◆ Problem to work on ◆
Continue the text on the study's participant criteria and measures, picking up right after its final sentence.

---- Text shown

All consenting participants also met the following criteria, including: 1) ≥18 years old; 2) able to read and speak English; 3) ≥3 months post-surgery (if required); 4) no history of other cancers (with the exception of non-melanoma skin cancer); 5) no metastatic disease at recruitment and 6) permanent residents of Harris County and adjacent counties in Southeast Texas. This protocol was reviewed and approved by the Institutional Review Board (IRB) at MDACC. An additional IRB exemption was provided by the University of Texas Health Science Center at Houston.

Measures

Dietary habits were assessed using the National Cancer Institute Multifactor screener [20] that asks questions on nutritional intake of 16 food types, including frequency and servings of fruits, vegetables, fat and fiber, consumed in the past 30 days. Daily servings of fruits and vegetables (excluding French fries) were used to assess fruit and vegetable (FV) consumption. Percent energy from fat was derived using published scoring algorithms (http://appliedresearch.cancer.gov/surveys/nhis/multifactor/scoring.html). Only aerobic PA behavior was measured using a 3-item modified version of the Godin PA Questionnaire [21], which examines frequency and time spent in mild, moderate and vigorous exercise. We used total minutes spent in moderate- to vigorous-intensity physical activity (MVPA) per week in regression models. Smoking was determined by asking participants, “How many cigarettes have you smoked in the last 7 days?” [22], calculated descriptively as mean cigarettes smoked per day and as total cigarettes in 7 days in regression models.

Symptom severity and interference were measured using the MD Anderson Symptom Inventory (MDASI), a validated, patient-reported outcome instrument developed specifically for use with cancer populations [23]. MDASI includes 13 items that measure the severity of commonly reported symptoms, such as pain, fatigue, appetite changes, sleep disturbances and feelings of sadness or distress. Patients reported symptom severity at its worst in the last 24-hours on a scale of 0 (“not present”) to 10 (“as bad as you can imagine”). A composite score for patient assessment of severity was obtained by calculating the mean of these 13 items. If fewer items were reported, a mean was calculated based on the answers provided. The 6 symptom interference items are general activity, mood, work, relations with others, walking, and enjoyment of life. Interference is rated from 0 (“did not interfere”) to 10 (“interfered completely”). The mean of these items can be used to represent overall symptom interference.

--------
---- Supplied material

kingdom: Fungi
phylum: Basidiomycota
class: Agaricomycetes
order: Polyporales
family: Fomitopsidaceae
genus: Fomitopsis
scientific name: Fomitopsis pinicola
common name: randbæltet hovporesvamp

--------
---- Supplied material

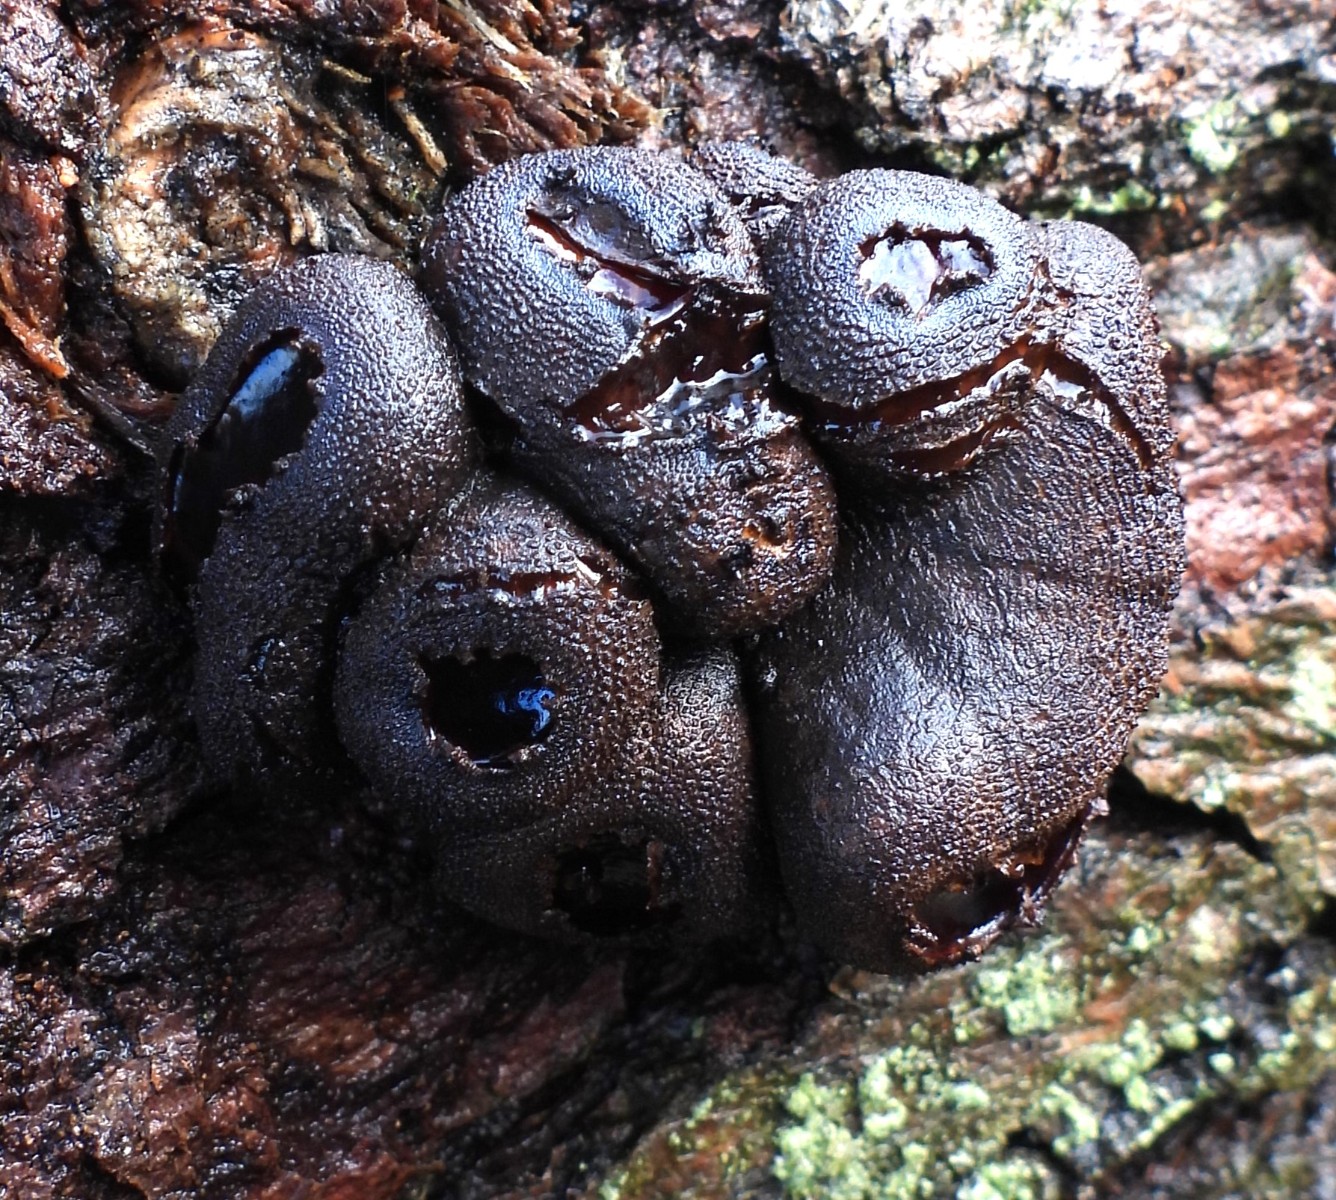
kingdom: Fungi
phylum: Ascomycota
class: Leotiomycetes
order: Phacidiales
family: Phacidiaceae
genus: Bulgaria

--------
---- Supplied material

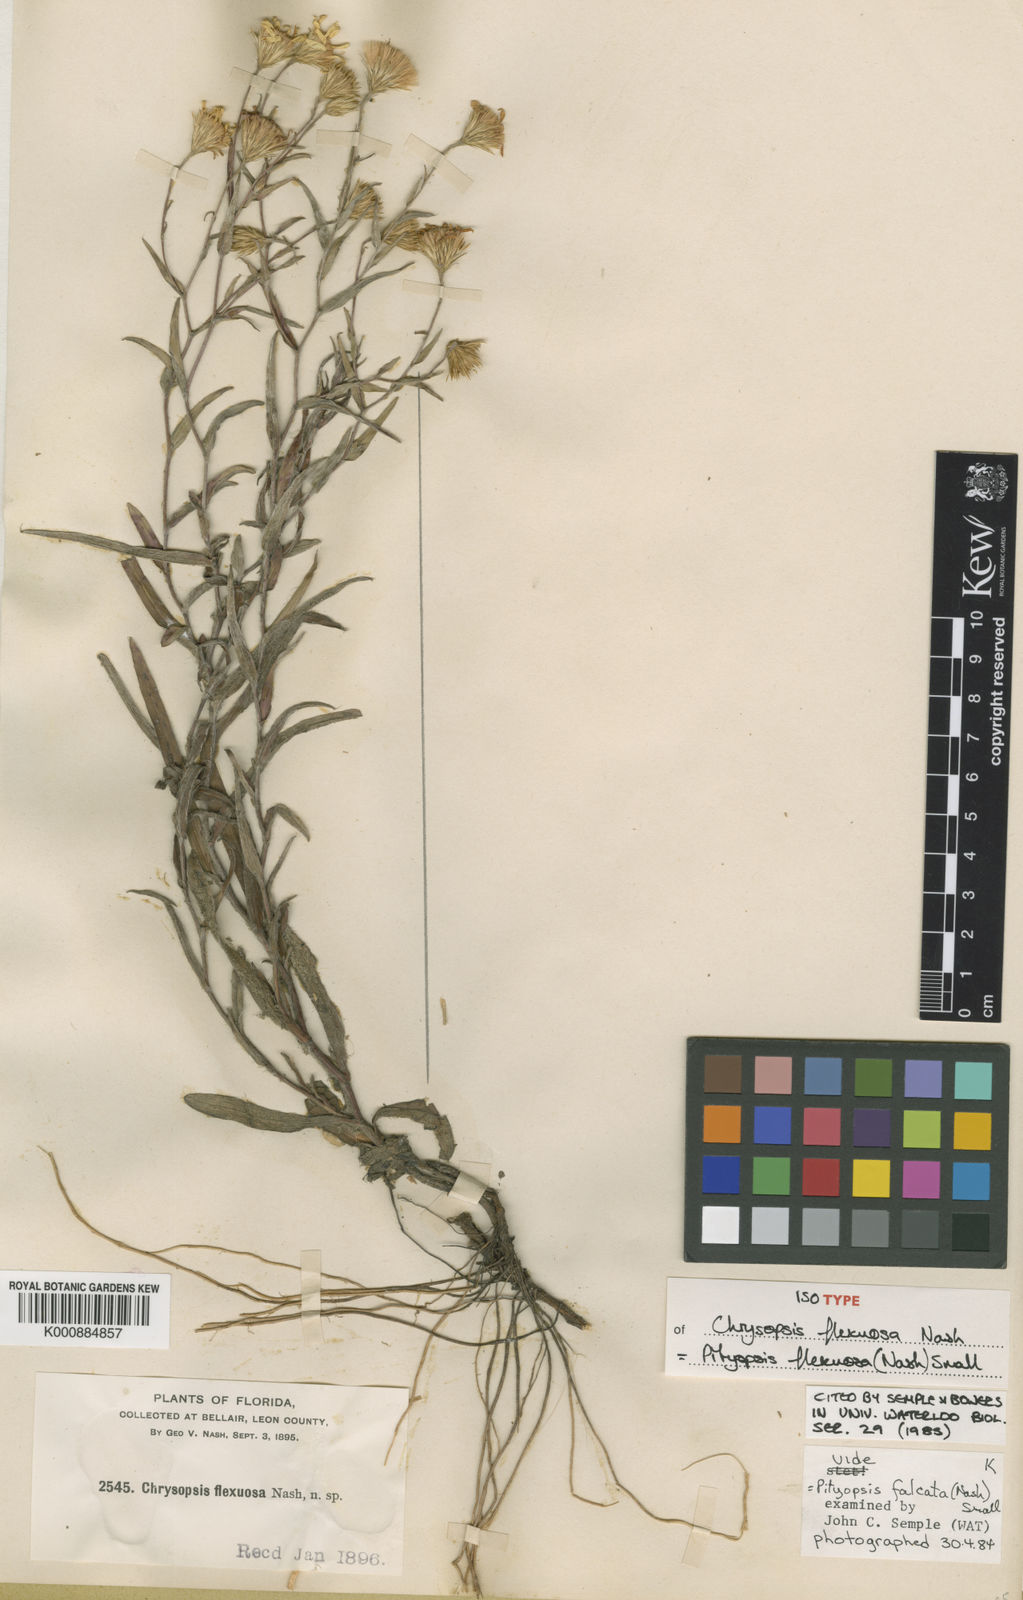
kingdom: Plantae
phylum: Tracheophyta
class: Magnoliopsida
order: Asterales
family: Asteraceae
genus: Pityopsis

--------

◆ Response ◆
The MDASI developers conceptualized the construct of symptom burden as a combination of severity and interference [24]. To obtain an overall symptom burden score, a mean score from 19 items was calculated using previously described procedures. Other patient characteristics were reported via the survey or MDACC databases.

Analysis

All analyses were conducted using IBM SPSS (v21) and MPlus (v7.11) software. Descriptive statistics were used to summarize the study population by demographic and clinical characteristics. Standard quality and regression diagnostic procedures were followed, including assessment of linearity, normality and homoscedasticity assumptions. Additionally, a correlation matrix was used to evaluate associations between independent variables of interest. Because the sample included large numbers of breast and prostate cancer survivors, near perfect collinearity was observed between gender and cancer site variables (r = 0.98, p <0.001). The cancer site variable was subsequently removed from the models, but was evaluated descriptively and in bivariate analysis. Because race/ethnicity, education and marital status had multiple categories, preliminary comparison was conducted with ANOVA testing. Non-significant differences between categories supported the creation of dichotomous variables for several predictors (non-white vs. white, married/stable union vs. single, college educated vs. not).

Missing value analysis was conducted in SPSS. Cross-tabulations of categorical and indicator variables (e.g., demographic predictors and research variables) revealed that < 5% of data were missing. However, a substantially larger proportion of data were missing for MVPA (9%) and cigarettes smoked (31%). Based on a significant result (p = 0.045) from Little’s test for multivariable data [25], it was determined that data for these 2 variables were not missing completely at random. Because of large numbers of zero values and observed overdispersion, a zero-inflated negative binomial regression method was selected for these 2 outcomes [26].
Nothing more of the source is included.